[Dataset items]
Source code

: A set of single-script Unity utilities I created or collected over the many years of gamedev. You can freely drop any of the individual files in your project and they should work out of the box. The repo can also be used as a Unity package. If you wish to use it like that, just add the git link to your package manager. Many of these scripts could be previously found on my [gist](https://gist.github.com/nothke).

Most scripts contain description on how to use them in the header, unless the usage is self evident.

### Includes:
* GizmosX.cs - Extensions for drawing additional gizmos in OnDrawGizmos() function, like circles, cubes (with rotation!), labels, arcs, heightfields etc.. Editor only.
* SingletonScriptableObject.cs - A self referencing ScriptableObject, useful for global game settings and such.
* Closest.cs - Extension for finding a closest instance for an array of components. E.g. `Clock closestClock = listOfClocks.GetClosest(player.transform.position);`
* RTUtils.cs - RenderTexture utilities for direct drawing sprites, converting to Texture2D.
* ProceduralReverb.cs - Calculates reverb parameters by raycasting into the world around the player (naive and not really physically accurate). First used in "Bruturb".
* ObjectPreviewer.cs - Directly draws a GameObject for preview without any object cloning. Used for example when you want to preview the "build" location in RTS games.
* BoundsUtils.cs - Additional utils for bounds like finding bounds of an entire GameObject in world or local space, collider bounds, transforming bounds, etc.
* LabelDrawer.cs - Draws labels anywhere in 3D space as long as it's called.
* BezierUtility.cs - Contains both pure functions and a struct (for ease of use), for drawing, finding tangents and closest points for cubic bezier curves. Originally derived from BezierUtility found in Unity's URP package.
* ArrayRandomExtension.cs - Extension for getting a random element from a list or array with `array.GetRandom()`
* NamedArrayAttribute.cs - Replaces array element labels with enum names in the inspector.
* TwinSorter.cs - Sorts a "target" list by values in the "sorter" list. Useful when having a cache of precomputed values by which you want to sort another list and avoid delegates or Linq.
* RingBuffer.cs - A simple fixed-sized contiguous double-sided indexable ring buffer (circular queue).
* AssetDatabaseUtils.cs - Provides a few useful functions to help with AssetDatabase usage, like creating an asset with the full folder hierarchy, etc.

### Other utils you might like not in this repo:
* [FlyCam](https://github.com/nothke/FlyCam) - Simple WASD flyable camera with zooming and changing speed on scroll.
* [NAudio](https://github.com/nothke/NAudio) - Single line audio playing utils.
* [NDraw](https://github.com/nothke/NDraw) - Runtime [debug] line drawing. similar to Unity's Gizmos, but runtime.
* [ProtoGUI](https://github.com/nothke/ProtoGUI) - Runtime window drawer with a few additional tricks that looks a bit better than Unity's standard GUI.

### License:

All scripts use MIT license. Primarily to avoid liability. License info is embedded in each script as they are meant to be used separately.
...
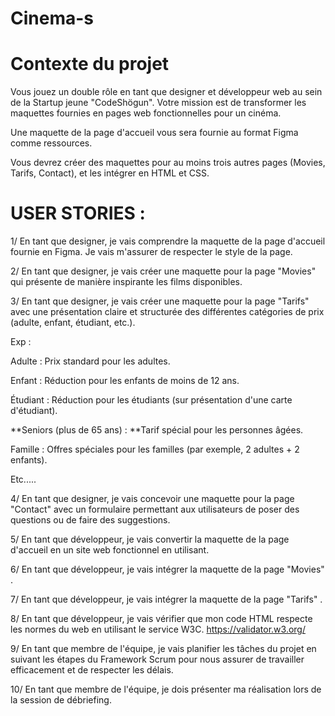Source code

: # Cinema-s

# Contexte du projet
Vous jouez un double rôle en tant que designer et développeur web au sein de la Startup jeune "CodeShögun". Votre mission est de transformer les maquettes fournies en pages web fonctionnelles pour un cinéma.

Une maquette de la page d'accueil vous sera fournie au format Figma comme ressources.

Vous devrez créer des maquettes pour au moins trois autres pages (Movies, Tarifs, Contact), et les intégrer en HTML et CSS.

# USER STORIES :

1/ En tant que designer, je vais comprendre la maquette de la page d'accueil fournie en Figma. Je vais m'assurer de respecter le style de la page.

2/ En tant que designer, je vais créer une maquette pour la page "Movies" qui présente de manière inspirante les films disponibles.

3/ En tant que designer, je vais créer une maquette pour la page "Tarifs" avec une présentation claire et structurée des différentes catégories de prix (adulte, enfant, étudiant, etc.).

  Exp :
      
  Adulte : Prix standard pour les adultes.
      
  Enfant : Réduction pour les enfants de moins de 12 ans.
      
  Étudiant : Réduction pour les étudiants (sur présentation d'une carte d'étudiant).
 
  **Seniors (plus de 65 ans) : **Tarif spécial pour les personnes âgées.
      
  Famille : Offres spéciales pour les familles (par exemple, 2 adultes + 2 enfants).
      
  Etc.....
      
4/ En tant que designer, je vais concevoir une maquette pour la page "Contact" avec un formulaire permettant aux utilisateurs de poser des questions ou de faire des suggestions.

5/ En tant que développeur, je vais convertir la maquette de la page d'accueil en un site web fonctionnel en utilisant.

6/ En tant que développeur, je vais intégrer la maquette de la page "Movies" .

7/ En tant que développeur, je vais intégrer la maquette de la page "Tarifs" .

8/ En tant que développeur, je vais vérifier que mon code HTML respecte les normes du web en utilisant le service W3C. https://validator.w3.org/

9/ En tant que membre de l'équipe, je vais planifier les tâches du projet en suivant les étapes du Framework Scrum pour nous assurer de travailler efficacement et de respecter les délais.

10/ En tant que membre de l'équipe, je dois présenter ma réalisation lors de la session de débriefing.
* * *
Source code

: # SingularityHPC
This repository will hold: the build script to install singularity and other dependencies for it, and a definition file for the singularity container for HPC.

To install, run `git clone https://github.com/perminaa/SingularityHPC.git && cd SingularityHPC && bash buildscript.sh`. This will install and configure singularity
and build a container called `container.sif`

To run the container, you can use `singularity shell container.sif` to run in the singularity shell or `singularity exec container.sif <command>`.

▶ Work request
Only one stretch of the entries above is wanted: the lines from the one containing "settings and such." through the one containing "Closest.cs - Extension". Please reproduce it exactly.

▶ Response box
* SingletonScriptableObject.cs - A self referencing ScriptableObject, useful for global game settings and such.
* Closest.cs - Extension for finding a closest instance for an array of components. E.g. `Clock closestClock = listOfClocks.GetClosest(player.transform.position);`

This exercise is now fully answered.